The Land Access Series focuses on land access topics relevant to beginning and experienced farmers and ranchers targeted to producers in the San Luis Valley. Topics will include access to resources, lease agreements, land assessments, financial planning, and creating farm business resiliency through knowledge. Funding is provided by the USDA Office of Partnerships and Public Engagement 2501 Grant Funds supporting socially disadvantaged producers.
Location details are included below. We look forward to seeing you in person! A virtual option will also be available for those who can’t make it to Alamosa.
Cost & Audience
This free event is especially designed for the San Luis Valley, but is open to all!
Since 2014, Amanda has been a certified Farm Succession Coordinator through the International Farm Transition Network. She has worked with beginning and experienced farmers/ranchers on land access and transition planning and education. Amanda holds a masters’ degree in environmental management, where she completed a project focused on improving food systems through education, development, and resource connecting. Prior to working for Guidestone as the Land Link Director, Amanda spent her time managing the behind the scenes work of a seed and vegetable farm in Longmont, CO. Amanda sees land access as one of the greatest opportunities to have a successful career in agriculture and is always looking for innovative solutions for providing successful land matches for farmers and ranchers.
An Introduction to the Colorado Land Link Program with a Landowner Panel Discussion
Thursday, July 15th, 2021
In person option: 623 E 4th St, Alamosa, CO 81101
Virtual option: A link will be provided the week before the event
Información en español & Information in English
In collaboration with the San Luis Valley Local Foods Coalition, Guidestone Colorado will host a presentation on the Colorado Land Link program and how to best utilize the Land Link database and resources. This event will provide useful advice and tips on the options and challenges regarding land tenure (leasing and ownership) in Colorado. Join us in July for this session covering the basics of land access in Colorado. We look forward to having you at this in-person event!
Debora Hankinson & Les Petersen
Debora Hankinson and Les Petersen own and operate the Alamosa KOA campground just east of Alamosa. Prior to being campground owners Deb spent her career in architecture and Les in software engineering. In 2019 they left their corporate jobs in Kansas City Missouri to become full-time campground owners. In addition to the 15-acre campground, Deb and Les purchased an additional 90 acres east of the KOA. Ten of these acres are earmarked for campground expansion and the remaining 80 acres they hope to put back into some sort of agricultural production.
Since 1999, Dr. Peña has served as Full Professor at the University of Washington in the Departments of American Ethnic Studies, Anthropology, and the Program on the Environment. His areas of expertise include agroecology, environmental anthropology, Chicana/o Studies, social movements, and water law. He is widely recognized for his action-oriented research and played a key role in the drafting and passage of the 2009 Colorado Acequia Recognition law (HB 09-1233), a statute that established the customary law of the acequias as prior to the Doctrine of Prior Appropriation.
Dr. Peña taught at Colorado College for fifteen years prior to his appointment at the University of Washington where he was recruited to create a Ph.D. Program in Environmental Anthropology. He continues serving as a Full Professor in the Departments of American Ethnic Studies and Anthropology and the Program on the Environment.

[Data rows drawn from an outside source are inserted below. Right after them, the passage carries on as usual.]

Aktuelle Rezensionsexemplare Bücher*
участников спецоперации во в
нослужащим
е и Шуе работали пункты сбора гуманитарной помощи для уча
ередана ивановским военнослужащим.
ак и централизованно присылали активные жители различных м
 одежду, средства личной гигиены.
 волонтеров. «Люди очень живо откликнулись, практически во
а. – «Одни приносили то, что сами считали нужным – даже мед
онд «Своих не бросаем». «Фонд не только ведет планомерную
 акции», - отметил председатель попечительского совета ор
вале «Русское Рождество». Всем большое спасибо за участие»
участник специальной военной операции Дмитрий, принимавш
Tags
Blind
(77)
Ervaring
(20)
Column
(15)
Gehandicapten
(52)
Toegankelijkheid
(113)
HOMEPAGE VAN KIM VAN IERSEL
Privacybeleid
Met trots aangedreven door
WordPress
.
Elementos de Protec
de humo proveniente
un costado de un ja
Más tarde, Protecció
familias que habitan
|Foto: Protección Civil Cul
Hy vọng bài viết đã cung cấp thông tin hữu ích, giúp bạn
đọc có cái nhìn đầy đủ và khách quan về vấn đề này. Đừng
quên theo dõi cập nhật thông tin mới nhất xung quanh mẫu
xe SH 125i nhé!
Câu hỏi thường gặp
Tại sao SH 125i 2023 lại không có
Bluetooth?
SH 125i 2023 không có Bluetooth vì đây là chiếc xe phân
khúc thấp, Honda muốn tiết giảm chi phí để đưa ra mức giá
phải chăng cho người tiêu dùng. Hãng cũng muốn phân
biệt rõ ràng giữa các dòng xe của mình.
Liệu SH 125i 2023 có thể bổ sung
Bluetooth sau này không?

Peña is the Founder and President of The Acequia Institute and manages the nonprofit foundation’s 181-acre farm in Viejo San Acacio, Colorado on Nuche-Dinè-Tiwa-Chicana/o/x territory. The Institute’s farm has water rights on the oldest adjudicated water rights in Colorado, the San Luis Peoples Acequia (1852). The entire parcel and water rights are held in a conservation easement emphasizing the preservation of open space, wildlife habitat, and acequia farming methods, practices, and traditions. He has served on numerous Boards including the Community Foundation of the San Luis Valley (2017-), the Northern Branch of Alianza Milpa (2019-), and the Council of the Indigenous Seed Keepers Network (2017-). He served on the Board of Food First for eight years (2012-2020) and before that for ten years with the Council for Responsible Genetics (CRG, 1992-2002).

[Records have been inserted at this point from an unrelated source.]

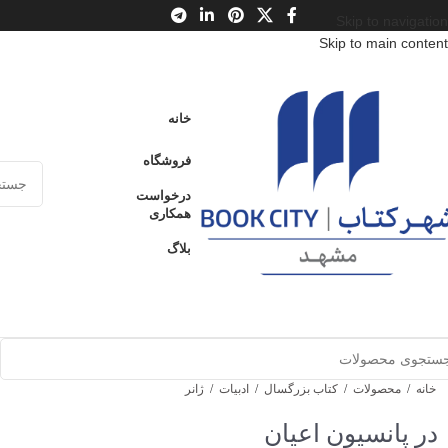
Skip to navigation
Skip to main content
خانه
فروشگاه
درخواست
همکاری
بلاگ
خانه
/
محصولات
/
کتاب بزرگسال
/
ادبیات
/
ژانر
در پانسیون اعیان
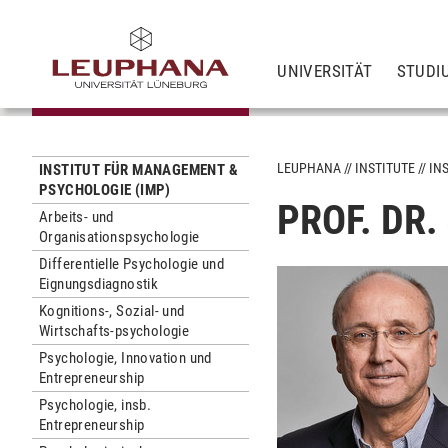
UNIVERSITÄT
STUDI
LEUPHANA
INSTITUTE
IN
INSTITUT FÜR MANAGEMENT &
PSYCHOLOGIE (IMP)
PROF. DR
Arbeits- und
Organisationspsychologie
Differentielle Psychologie und
Eignungsdiagnostik
Kognitions-, Sozial- und
Wirtschafts-psychologie
Psychologie, Innovation und
Entrepreneurship
Psychologie, insb.
Entrepreneurship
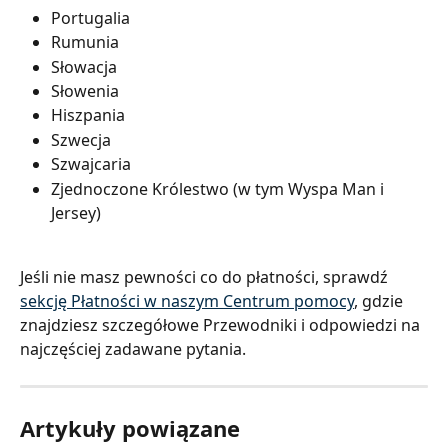
Portugalia
Rumunia
Słowacja
Słowenia
Hiszpania
Szwecja
Szwajcaria
Zjednoczone Królestwo (w tym Wyspa Man i 
Jersey)
Jeśli nie masz pewności co do płatności, sprawdź 
sekcję Płatności w naszym Centrum pomocy
, gdzie 
znajdziesz szczegółowe Przewodniki i odpowiedzi na 
najczęściej zadawane pytania.
Artykuły powiązane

Dr. Peña is the author or editor of numerous award-winning books, encyclopedias, and other publications. His most recent book, Mexican-Origin Foods, Foodways, and Social Movements: Decolonial Perspectives (U. Arkansas 2017) received the “Best Edited Volume-2018” Prize from the Association for the Study of Food and Society and deemed “Essential Reading” by Choice, American Library Association. He is currently completing work on a two volume book on acequias to be published by the University of Arizona Press in 2022-23.